ECOWAS ministers in charge of agriculture, trade and regional integration and their counterparts in Chad and Mauritania are to meet in Lomé, Togo, on Tuesday 5th June 2012 to discuss and agree lasting solutions to the recurring food crisis in the region.
The one-day inter-ministerial meeting being co-financed by the ECOWAS Commission and the West African Monetary and Economic Union (UEMOA), is expected to produce regional decisions on the management and prevention of food crisis.
According to official records, cereal production in the Sahel region of West Africa has declined by 9% compared to the 2010/2011agricultural season, although the figure shows a 5% increase over the last five years (2006/2010).
The decline is most acute in The Gambia (56% for 2010/2011 and 40% in 2006/2010), Chad (49%/22%), Senegal (36%/21%), Niger (31%/14%), Mauritania (34%/10%), and Burkina Faso (20%/5%), resulting in food shortages.
The objectives of the meeting include coordinating actions at the regional level for the implementation of sustainable measures to assist vulnerable populations, underscoring to the international community the urgent need for increased engagement and assistance to affected member states and increased resource mobilization and effective distribution of food.

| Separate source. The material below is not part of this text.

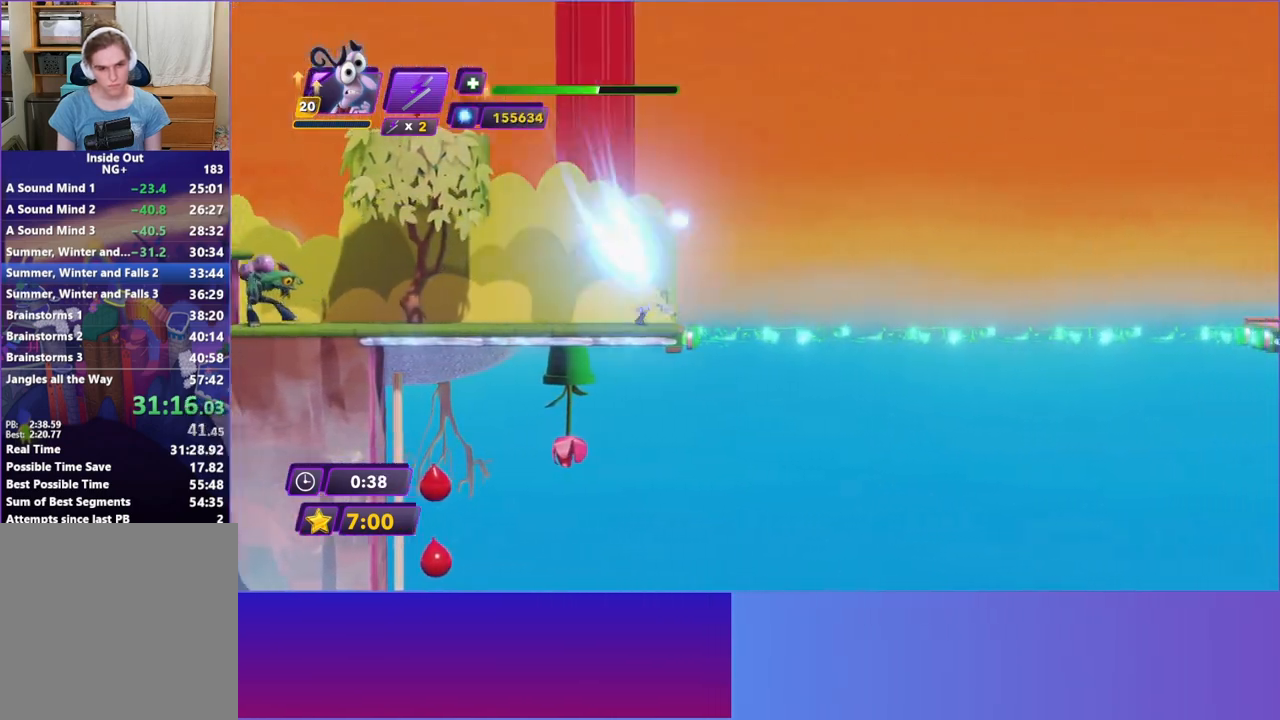
{"buttons": [], "left_stick": "right", "events": []}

Other objectives are to facilitate food distribution within the region, especially between countries with surplus and those in need, and to remove barriers to intra-community trade.
The aim is to extract the commitment of the ministers to the free movement of foodstuffs in the region, effective distribution of financial resources among states most affected by the food crisis, and to canvass increase in national budgetary allocations in 2012/13 to finance investment programmes for food security in the region.
The meeting will also be attended by representatives of the Permanent Interstate Committee for Drought Control in the Sahel (CILSS) and other regional agriculture and food security institutions.